***** 資料抜粋

葛西臨海水族園「東京の海」エリア2階の「アマモ場の小さな生き物」水槽でオオワレカラの展示を始めました。オオワレカラは、エビやカニと同じ甲殻類のなかまで、北海道から九州まで、海藻が繁茂する内湾に生息しています。昆虫のナナフシのような細長い姿が魅力的ですが、魅力はそこだけではありません。今回はオオワレカラの魅力的な特徴2つを紹介します。
アマモに張り付いているオオワレカラ
特徴1:えさの食べ方
ふだんオオワレカラはアマモに張り付いて細かく動いていますが、えさを食べるときはとても激しく動きます。えさの匂いを感じ取ると前半身を起こし、前後に体を揺らします。よく見ると、体の前方についた腕のような「顎脚」(がっきゃく)を大きく広げてえさを捕らえようとしています。いつもは目立たないようにアマモに隠れている姿から想像できない大胆なえさの食べ方です。
体を起こした状態のオオワレカラ
特徴2:抱える・抱えられる
体から毛が生えたようなオオワレカラを見かけることがあります。じつは毛のよう見えるのは、すべてオオワレカラの子どもです。オオワレカラのメスの体には「育房」という器官があり、その中で卵が孵化します。孵化した子どもたちは母親の体に抱えられ、脱皮を繰り返しながら成長します。そしてある程度大きくなると母親から離れて生活します。じっくり観察すると、小さなオオワレカラが一生懸命動いているのがわかります。
また、メスがオスに抱えられることもあります。メスは脱皮直後に交尾ができるようになりますが、それまでオスがメスを離さないよう独占します。この行動は「交尾前ガード」と呼ばれています。
水槽内ではオオワレカラを小さなプラスチックケースに入れ、間近で観察できるようにしてあります。ぜひ水族園でオオワレカラの姿をご覧ください。

**********

理解度チェック —
**1.** 次の (a)〜(c) がオオワレカラの記事の内容と合っているかを「はい」か「いいえ」で答え、判断の根拠となる記事中の語句をそのまま引用してください。
(a) オオワレカラは昆虫のなかまである。
(b) 孵化したオオワレカラの子どもは、母親の体に抱えられたまま脱皮を繰り返して成長する。
(c) 「交尾前ガード」とは、メスがオスを離さないよう独占する行動である。
**2.** オオワレカラの記事から、「アマモに張り付いているオオワレカラ」を含む語句で始まり「命動いているのがわかります。」の直後で終わる部分を、一字も変えずに書き写してください。

***** 提供レコード

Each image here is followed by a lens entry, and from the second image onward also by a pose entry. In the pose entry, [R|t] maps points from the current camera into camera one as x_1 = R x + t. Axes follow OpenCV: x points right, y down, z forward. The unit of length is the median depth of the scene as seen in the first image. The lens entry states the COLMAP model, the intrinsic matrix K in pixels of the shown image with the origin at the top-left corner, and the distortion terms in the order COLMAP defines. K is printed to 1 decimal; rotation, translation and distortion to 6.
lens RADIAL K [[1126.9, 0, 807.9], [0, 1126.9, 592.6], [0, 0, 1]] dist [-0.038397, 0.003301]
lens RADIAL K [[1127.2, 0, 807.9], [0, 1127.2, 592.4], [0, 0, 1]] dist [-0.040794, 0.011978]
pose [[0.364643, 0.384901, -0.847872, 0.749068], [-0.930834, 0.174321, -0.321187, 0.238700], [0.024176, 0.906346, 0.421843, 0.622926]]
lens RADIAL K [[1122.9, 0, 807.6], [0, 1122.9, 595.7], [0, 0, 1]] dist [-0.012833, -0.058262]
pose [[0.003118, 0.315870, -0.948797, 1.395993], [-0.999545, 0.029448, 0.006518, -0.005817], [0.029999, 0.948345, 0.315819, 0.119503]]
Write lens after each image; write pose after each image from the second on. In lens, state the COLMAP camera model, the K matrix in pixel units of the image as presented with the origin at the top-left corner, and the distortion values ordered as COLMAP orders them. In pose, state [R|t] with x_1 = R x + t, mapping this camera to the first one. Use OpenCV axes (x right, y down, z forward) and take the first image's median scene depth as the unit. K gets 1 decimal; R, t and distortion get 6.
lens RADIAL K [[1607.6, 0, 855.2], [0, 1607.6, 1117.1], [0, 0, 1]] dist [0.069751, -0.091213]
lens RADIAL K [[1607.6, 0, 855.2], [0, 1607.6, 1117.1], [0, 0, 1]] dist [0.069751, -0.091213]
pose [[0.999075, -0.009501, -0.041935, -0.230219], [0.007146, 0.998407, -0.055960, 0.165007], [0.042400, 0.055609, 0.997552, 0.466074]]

**********

設問別の解答 —
**1.**
(a) いいえ。「オオワレカラは、エビやカニと同じ甲殻類のなかまで」
(b) はい。「孵化した子どもたちは母親の体に抱えられ、脱皮を繰り返しながら成長します。」
(c) いいえ。「それまでオスがメスを離さないよう独占します。この行動は「交尾前ガード」と呼ばれています。」

**2.**
アマモに張り付いているオオワレカラ
特徴1:えさの食べ方
ふだんオオワレカラはアマモに張り付いて細かく動いていますが、えさを食べるときはとても激しく動きます。えさの匂いを感じ取ると前半身を起こし、前後に体を揺らします。よく見ると、体の前方についた腕のような「顎脚」(がっきゃく)を大きく広げてえさを捕らえようとしています。いつもは目立たないようにアマモに隠れている姿から想像できない大胆なえさの食べ方です。
体を起こした状態のオオワレカラ
特徴2:抱える・抱えられる
体から毛が生えたようなオオワレカラを見かけることがあります。じつは毛のよう見えるのは、すべてオオワレカラの子どもです。オオワレカラのメスの体には「育房」という器官があり、その中で卵が孵化します。孵化した子どもたちは母親の体に抱えられ、脱皮を繰り返しながら成長します。そしてある程度大きくなると母親から離れて生活します。じっくり観察すると、小さなオオワレカラが一生懸命動いているのがわかります。